** RECORD EXCERPTS follows **

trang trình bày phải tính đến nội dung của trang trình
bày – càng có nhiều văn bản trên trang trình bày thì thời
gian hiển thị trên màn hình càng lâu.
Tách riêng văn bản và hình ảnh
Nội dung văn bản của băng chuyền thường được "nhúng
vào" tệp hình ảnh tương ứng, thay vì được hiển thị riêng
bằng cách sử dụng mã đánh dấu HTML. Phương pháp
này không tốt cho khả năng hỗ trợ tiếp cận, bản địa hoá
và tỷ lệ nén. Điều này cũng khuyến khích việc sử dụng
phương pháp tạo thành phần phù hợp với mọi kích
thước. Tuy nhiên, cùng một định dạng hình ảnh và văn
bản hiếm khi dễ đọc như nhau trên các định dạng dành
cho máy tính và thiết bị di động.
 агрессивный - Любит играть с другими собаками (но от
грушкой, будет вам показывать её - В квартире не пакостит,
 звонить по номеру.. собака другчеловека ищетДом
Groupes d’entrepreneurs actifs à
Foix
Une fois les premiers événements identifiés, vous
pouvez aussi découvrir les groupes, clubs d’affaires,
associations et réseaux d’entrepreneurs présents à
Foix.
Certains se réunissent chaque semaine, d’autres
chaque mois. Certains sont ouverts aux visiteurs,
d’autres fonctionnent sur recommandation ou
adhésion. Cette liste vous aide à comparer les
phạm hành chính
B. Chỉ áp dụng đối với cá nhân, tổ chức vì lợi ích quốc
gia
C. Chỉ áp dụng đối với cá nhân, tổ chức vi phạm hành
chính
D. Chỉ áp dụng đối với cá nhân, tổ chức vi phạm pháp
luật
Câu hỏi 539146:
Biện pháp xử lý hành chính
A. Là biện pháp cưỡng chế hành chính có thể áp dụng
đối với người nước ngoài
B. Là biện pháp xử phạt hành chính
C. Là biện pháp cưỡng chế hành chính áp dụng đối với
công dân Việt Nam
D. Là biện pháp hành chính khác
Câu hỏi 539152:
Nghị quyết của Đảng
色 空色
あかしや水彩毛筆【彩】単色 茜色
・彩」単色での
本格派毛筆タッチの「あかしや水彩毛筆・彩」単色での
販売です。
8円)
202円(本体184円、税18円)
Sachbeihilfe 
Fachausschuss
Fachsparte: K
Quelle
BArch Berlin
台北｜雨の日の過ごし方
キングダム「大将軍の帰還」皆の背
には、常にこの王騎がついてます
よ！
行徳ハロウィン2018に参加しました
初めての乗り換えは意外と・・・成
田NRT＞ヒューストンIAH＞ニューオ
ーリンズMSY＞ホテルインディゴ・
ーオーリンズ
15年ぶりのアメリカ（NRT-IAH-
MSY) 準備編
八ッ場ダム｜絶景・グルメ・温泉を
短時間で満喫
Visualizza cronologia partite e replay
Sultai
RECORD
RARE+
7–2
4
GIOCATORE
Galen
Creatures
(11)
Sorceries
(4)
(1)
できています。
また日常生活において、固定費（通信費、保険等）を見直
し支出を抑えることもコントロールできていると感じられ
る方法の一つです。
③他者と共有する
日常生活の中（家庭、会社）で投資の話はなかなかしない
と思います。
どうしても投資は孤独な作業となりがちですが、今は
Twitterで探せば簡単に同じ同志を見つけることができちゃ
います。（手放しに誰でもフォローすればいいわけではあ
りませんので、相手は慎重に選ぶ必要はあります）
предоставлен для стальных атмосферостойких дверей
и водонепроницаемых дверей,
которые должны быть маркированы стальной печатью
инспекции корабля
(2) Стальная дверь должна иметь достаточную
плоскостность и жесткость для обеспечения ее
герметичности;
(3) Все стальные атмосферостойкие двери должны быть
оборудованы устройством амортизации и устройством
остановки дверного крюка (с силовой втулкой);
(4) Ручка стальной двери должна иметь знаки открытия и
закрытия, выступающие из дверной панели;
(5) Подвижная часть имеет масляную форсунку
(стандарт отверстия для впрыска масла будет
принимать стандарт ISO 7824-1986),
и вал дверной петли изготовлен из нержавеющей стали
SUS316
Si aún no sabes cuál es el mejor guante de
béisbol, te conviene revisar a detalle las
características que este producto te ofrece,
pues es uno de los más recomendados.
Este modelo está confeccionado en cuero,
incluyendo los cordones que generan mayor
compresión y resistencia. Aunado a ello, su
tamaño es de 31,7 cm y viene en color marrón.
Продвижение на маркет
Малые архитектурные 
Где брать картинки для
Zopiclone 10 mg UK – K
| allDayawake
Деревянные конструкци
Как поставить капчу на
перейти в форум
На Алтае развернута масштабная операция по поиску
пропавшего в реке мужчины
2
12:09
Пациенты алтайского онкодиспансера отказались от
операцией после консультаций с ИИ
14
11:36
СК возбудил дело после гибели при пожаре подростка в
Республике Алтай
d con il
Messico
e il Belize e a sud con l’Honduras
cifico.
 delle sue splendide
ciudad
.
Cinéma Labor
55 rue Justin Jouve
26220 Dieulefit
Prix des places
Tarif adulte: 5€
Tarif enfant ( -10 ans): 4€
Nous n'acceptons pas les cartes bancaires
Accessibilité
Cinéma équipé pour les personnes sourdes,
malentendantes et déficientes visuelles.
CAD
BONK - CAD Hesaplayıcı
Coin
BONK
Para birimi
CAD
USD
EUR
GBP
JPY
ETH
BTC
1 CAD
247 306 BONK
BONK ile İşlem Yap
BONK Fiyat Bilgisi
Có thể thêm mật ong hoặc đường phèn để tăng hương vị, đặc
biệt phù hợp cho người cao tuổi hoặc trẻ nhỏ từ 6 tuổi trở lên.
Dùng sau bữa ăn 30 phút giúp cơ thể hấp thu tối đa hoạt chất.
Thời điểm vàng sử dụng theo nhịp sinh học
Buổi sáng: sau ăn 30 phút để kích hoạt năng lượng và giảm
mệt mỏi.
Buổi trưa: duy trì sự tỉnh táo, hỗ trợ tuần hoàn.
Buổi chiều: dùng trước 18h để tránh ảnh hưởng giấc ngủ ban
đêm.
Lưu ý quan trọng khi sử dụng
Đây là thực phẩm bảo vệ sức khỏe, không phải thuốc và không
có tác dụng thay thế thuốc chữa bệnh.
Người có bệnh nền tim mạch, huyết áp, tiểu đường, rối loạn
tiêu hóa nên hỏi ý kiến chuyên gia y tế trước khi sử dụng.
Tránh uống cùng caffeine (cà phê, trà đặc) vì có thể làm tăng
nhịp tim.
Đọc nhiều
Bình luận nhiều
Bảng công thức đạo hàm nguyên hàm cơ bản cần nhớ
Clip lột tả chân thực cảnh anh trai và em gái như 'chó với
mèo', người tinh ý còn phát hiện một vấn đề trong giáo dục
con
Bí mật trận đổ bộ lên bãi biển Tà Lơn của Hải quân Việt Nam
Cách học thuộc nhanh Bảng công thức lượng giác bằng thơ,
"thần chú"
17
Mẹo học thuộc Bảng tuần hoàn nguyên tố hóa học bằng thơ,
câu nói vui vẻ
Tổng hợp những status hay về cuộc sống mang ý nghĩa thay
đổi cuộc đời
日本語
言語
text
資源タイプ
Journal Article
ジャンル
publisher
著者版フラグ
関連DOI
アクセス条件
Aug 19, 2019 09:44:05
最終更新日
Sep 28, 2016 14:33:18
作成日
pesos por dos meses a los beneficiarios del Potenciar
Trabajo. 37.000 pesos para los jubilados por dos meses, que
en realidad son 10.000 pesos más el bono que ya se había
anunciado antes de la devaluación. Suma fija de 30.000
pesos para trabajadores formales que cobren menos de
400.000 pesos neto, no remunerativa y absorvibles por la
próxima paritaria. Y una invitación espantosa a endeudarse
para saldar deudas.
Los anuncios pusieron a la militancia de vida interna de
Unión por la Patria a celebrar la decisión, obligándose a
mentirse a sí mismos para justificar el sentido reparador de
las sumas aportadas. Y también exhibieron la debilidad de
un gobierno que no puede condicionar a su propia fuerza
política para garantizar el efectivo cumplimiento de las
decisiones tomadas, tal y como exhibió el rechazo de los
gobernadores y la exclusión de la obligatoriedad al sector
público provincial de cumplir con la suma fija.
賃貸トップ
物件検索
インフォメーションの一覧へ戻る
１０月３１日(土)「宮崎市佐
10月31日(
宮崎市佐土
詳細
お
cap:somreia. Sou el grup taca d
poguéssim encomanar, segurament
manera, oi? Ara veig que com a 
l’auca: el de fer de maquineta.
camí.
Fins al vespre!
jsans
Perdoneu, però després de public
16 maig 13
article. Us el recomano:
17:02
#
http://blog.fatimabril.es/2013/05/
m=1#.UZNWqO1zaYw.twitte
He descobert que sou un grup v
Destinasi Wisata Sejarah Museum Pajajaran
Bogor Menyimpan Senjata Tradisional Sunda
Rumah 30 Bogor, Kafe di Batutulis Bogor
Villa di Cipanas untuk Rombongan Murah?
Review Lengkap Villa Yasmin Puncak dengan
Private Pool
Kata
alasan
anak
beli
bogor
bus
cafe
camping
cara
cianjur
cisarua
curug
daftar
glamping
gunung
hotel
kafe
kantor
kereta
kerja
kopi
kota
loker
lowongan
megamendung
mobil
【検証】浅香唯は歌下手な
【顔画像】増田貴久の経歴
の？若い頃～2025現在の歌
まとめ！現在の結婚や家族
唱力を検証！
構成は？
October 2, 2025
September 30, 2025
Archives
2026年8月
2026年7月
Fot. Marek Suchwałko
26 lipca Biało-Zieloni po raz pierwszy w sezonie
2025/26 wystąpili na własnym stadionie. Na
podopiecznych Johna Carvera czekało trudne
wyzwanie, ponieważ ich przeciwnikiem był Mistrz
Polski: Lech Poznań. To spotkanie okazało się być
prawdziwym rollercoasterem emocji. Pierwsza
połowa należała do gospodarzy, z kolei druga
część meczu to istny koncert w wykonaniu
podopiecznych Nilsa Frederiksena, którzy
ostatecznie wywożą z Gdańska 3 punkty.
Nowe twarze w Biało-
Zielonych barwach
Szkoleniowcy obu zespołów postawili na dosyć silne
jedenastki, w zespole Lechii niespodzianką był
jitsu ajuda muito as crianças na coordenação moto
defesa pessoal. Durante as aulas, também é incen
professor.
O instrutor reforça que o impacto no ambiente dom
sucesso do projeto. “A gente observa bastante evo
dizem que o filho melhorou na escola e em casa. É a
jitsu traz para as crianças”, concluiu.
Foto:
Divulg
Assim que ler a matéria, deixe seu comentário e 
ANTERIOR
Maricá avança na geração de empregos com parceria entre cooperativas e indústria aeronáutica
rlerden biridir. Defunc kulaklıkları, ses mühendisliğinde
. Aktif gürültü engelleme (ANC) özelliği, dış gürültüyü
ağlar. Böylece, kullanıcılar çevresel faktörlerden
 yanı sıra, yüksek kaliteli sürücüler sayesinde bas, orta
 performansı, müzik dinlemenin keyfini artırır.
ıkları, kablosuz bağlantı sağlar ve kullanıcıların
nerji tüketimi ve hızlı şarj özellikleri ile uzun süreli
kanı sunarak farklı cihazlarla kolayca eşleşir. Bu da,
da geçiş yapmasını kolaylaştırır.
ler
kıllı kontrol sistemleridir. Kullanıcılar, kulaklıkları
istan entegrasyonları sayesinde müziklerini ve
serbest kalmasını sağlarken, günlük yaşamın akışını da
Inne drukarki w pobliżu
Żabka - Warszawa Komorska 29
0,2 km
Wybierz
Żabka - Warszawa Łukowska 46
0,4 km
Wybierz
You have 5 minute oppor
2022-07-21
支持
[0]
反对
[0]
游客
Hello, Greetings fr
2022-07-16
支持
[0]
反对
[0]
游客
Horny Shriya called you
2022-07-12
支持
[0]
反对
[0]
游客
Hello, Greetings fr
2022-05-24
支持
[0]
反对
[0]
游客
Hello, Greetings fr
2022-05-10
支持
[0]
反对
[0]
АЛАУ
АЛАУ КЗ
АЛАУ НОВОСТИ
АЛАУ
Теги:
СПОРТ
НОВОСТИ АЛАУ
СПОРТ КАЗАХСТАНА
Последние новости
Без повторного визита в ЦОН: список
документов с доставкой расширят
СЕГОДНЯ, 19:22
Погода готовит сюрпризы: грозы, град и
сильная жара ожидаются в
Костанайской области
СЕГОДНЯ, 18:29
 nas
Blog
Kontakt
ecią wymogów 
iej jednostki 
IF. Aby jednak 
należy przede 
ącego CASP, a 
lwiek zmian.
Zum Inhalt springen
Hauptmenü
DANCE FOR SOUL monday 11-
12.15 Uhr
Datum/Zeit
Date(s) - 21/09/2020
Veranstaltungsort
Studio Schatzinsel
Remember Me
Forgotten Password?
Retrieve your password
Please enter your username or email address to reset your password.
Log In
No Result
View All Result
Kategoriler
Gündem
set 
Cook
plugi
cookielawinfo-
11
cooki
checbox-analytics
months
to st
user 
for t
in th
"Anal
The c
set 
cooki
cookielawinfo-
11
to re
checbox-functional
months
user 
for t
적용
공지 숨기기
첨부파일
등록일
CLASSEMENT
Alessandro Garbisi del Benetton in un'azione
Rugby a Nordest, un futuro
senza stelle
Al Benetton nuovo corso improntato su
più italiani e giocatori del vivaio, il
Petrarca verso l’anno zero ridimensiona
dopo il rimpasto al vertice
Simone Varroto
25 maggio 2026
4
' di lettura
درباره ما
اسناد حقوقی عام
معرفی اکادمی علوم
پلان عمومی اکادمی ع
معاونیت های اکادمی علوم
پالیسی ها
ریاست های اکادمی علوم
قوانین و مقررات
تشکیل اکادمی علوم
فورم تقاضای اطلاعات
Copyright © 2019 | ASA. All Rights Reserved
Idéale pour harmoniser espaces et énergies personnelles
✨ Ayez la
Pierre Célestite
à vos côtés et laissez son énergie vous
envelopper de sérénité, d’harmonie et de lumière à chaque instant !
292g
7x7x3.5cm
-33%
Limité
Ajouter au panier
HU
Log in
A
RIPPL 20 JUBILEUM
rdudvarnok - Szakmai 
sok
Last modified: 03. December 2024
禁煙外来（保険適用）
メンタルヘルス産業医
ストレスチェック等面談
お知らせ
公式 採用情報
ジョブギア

** End of RECORD EXCERPTS **

Your answer should hold the line with "più italiani e giocatori del vivaio, il" and each line after it to the end of the data, retyped exactly. Include no other lines.

RESPONSE →
più italiani e giocatori del vivaio, il
Petrarca verso l’anno zero ridimensiona
dopo il rimpasto al vertice
Simone Varroto
25 maggio 2026
4
' di lettura
درباره ما
اسناد حقوقی عام
معرفی اکادمی علوم
پلان عمومی اکادمی ع
معاونیت های اکادمی علوم
پالیسی ها
ریاست های اکادمی علوم
قوانین و مقررات
تشکیل اکادمی علوم
فورم تقاضای اطلاعات
Copyright © 2019 | ASA. All Rights Reserved
Idéale pour harmoniser espaces et énergies personnelles
✨ Ayez la
Pierre Célestite
à vos côtés et laissez son énergie vous
envelopper de sérénité, d’harmonie et de lumière à chaque instant !
292g
7x7x3.5cm
-33%
Limité
Ajouter au panier
HU
Log in
A
RIPPL 20 JUBILEUM
rdudvarnok - Szakmai 
sok
Last modified: 03. December 2024
禁煙外来（保険適用）
メンタルヘルス産業医
ストレスチェック等面談
お知らせ
公式 採用情報
ジョブギア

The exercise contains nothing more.